Now State Attorney General Thurbert Baker has altered the way his staff defends legal challenges to state environmental permits, essentially strangling them in red tape before the cases can be brought to court. Riverkeepers and other watchdog groups need a “large war chest,” private attorney Donald Stack of Stack & Associates told the Daily Report, to dispute state permits like that given to a controversial Early County coal-fired power plant.
Stack said the state has mired the case against the plant in procedural issues in an attempt to trap petitioners in a minor mistake, or force them to run out of money as a result of legal fees, which could set a bad precedent for future challenges. “If the court upholds the state’s approach, ‘the practical effect would be to deny Petitioners access to the courts and deprive them of the constitutional guarantee of due process,’” Schulten Ward & Turner partner Martin A. Shelton wrote in an amicus brief in the case, on behalf of the Upper Chattahoochee Riverkeeper supporting the petitioners.

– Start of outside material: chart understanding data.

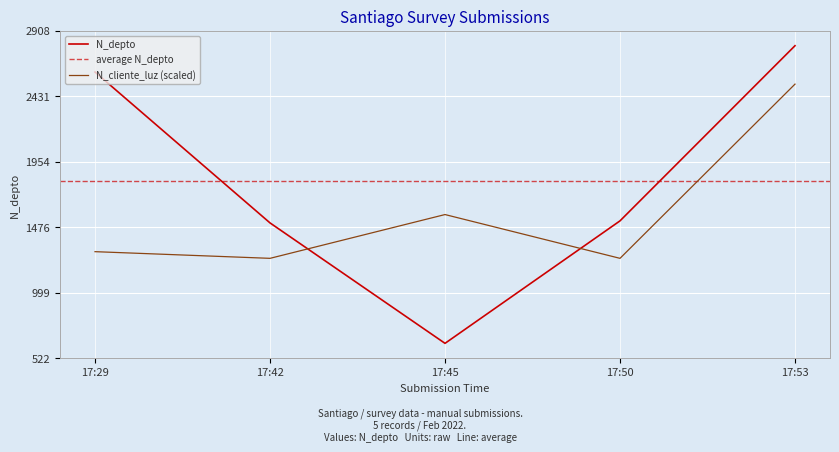

Which category has the highest value in the N_cliente_luz (scaled) series?

17:53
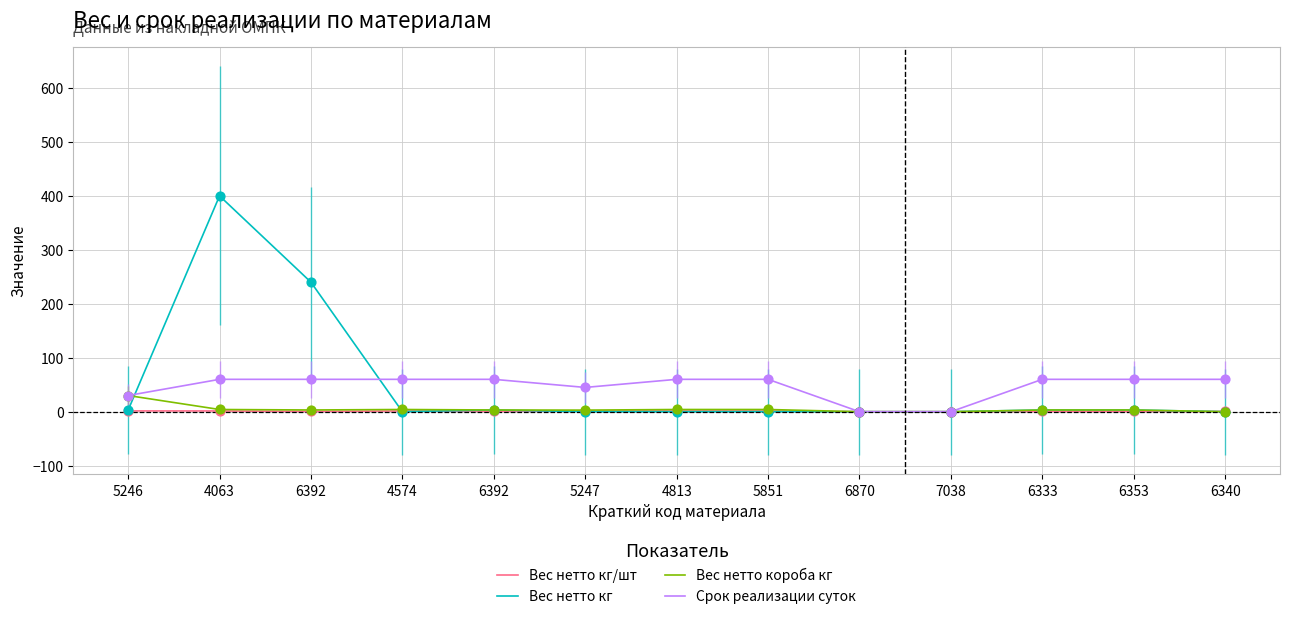

What is the total value across all series at 6392?

303.6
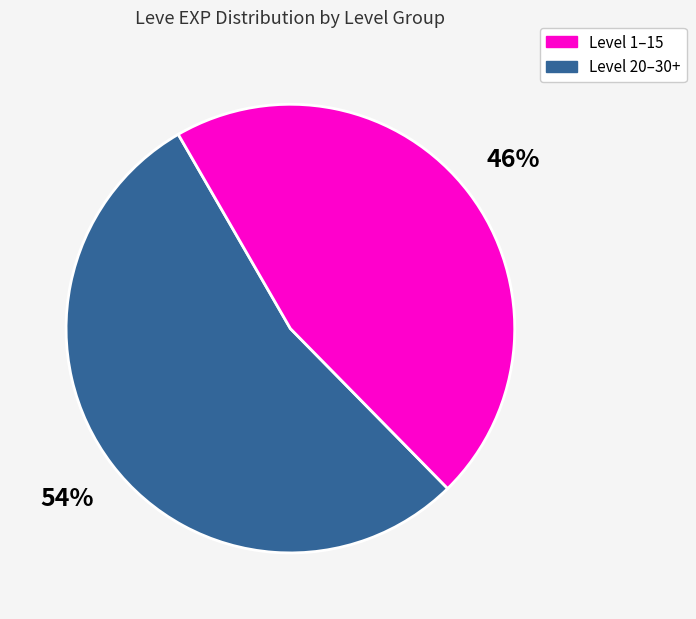

To the nearest percent, what is the difference between the largest and smallest slice percentages?

8%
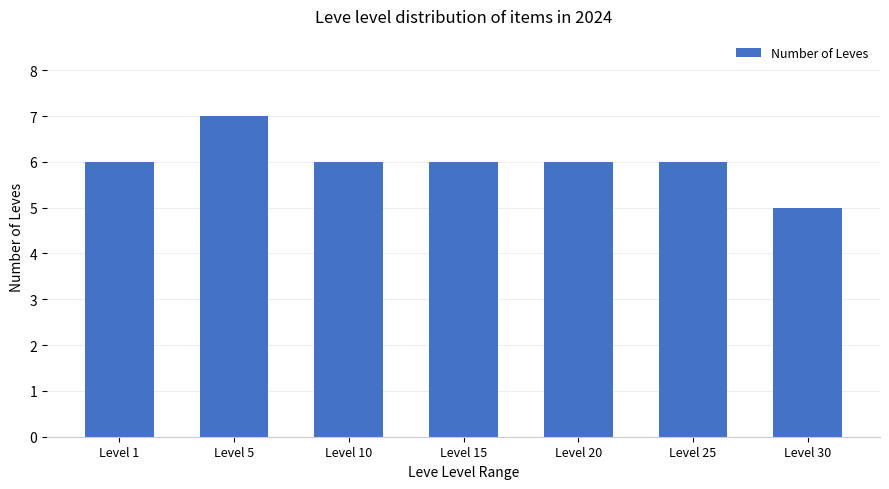

How many bars are there in total?

7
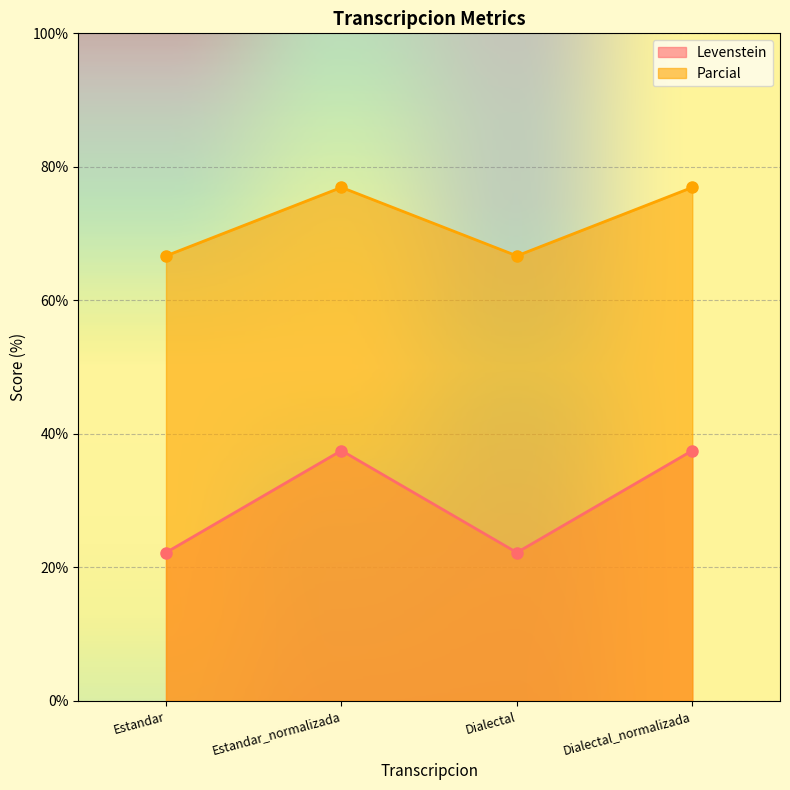

What is the sum of the Parcial values at Dialectal_normalizada and Estandar_normalizada?

153.8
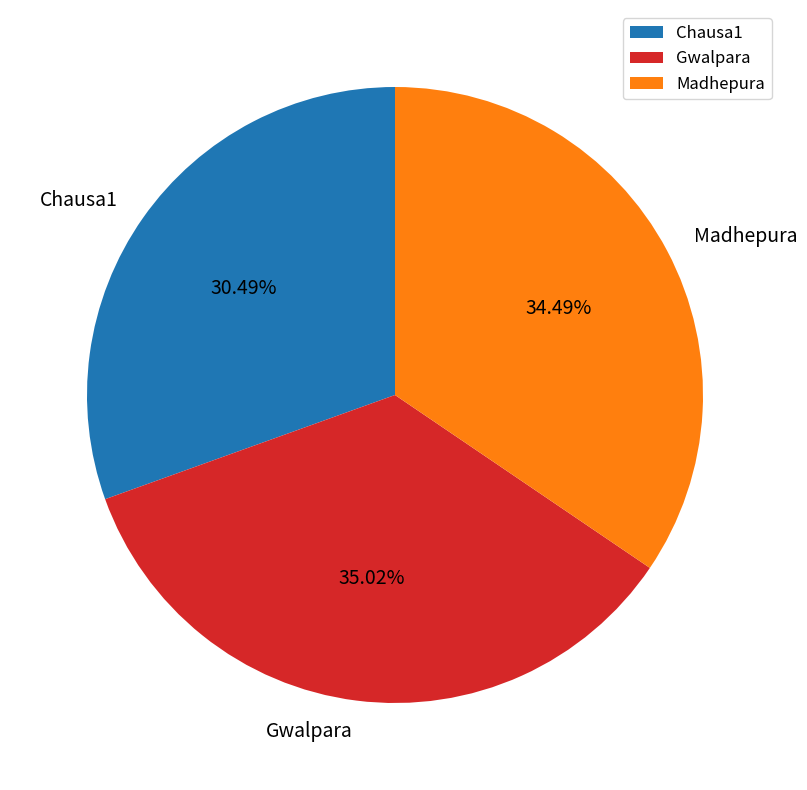

To the nearest percent, what is the average slice percentage?

33%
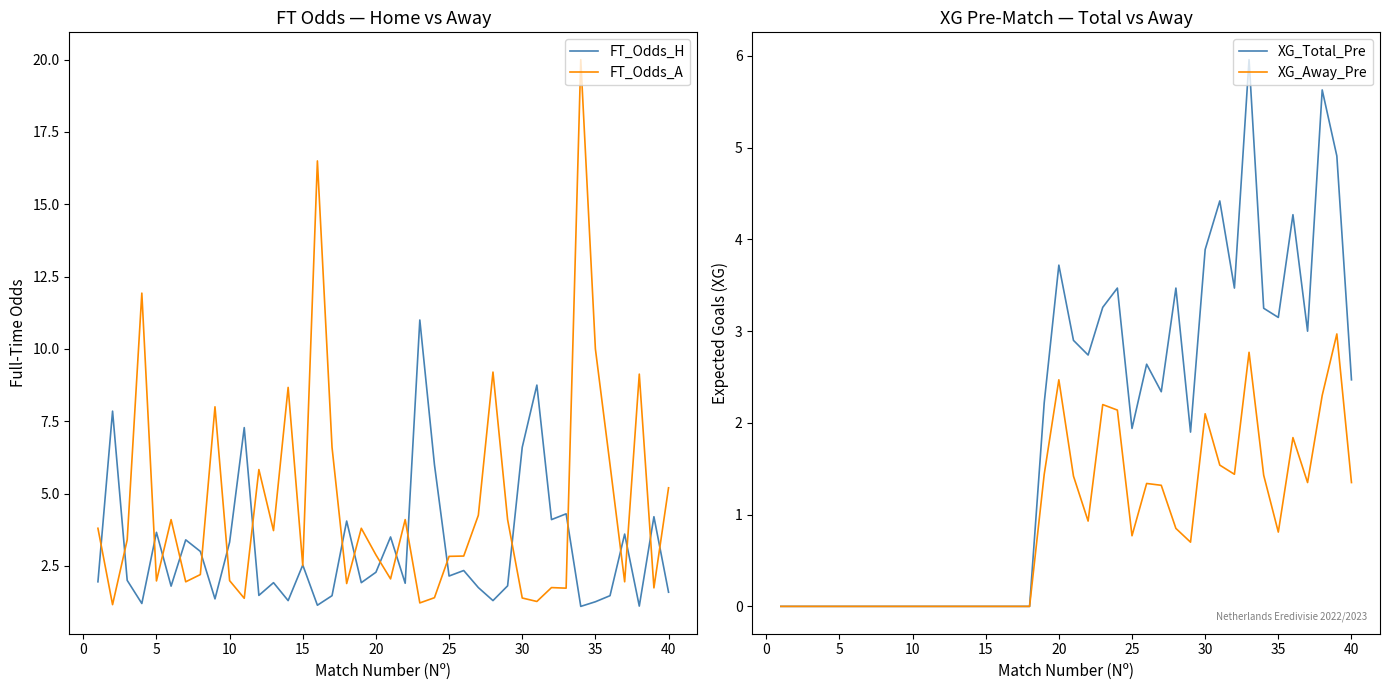

What is the sum of all XG_Total_Pre values?

75.0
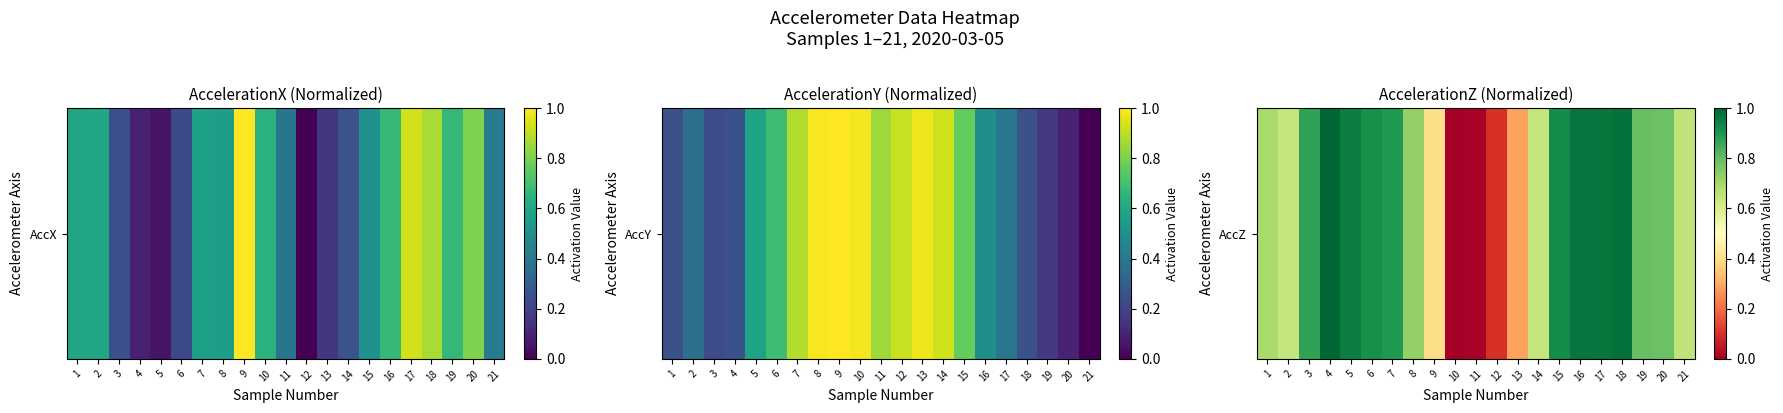

Which label corresponds to the smallest value in the chart?

10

If that doesn’t sound like heavy handed law-play from on high, consider that Atlanta, long disdained as a water-hog, is now being prevented from imposing outdoor watering restrictions by none other than the state of Georgia. This comes at a time when the U.S. Government is considering how to resolve Georgia’s water wars with Alabama and Florida, who claim that Georgia isn’t doing enough to conserve water.
The governor’s (needlessly) signing a resolution seeking to move Georgia’s border farther into Tennessee creates yet another water enemy among our neighbor states. Much like the legal challenges Baker has presented, the state requires Atlanta to “specify what restrictions it would want to impose” – in other words, more bureaucratic detail is needed for state approval.
All of this comes under a Republican leadership that supposedly advocates less government control.